[Start of Attachment]
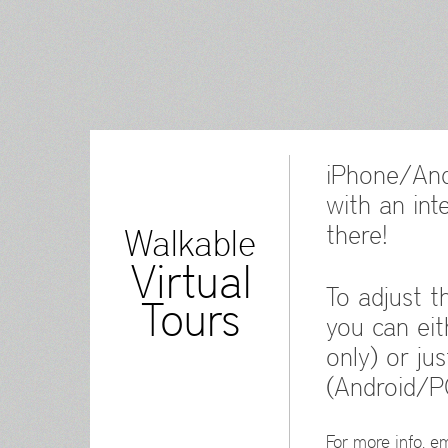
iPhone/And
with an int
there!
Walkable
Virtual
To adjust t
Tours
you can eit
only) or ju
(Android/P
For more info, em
[End of Attachment]
[Start of Attachment]
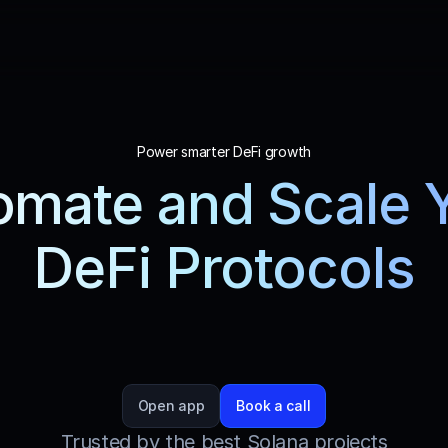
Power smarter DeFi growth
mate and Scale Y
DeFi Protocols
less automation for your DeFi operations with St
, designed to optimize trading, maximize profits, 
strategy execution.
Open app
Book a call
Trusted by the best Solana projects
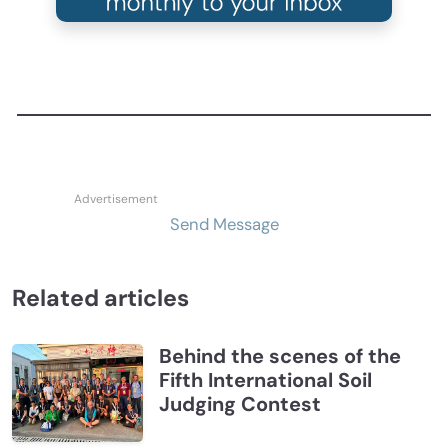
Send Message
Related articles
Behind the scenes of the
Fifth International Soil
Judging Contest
[End of Attachment]
[Start of Attachment]
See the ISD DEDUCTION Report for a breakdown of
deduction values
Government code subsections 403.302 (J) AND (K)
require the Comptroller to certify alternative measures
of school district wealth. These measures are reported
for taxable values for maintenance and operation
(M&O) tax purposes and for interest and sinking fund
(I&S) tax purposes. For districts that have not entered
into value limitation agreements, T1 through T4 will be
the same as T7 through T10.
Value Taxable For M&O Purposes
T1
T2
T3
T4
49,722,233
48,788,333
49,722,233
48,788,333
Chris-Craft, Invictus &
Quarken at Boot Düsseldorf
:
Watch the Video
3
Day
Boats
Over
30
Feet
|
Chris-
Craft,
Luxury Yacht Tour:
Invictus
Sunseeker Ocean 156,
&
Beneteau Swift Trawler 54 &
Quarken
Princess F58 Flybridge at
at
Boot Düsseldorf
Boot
[End of Attachment]
## JOB ITEM
All lines in the entries above that include "measures" should be found and copied.

## EXERCISE ANSWER
require the Comptroller to certify alternative measures
of school district wealth. These measures are reported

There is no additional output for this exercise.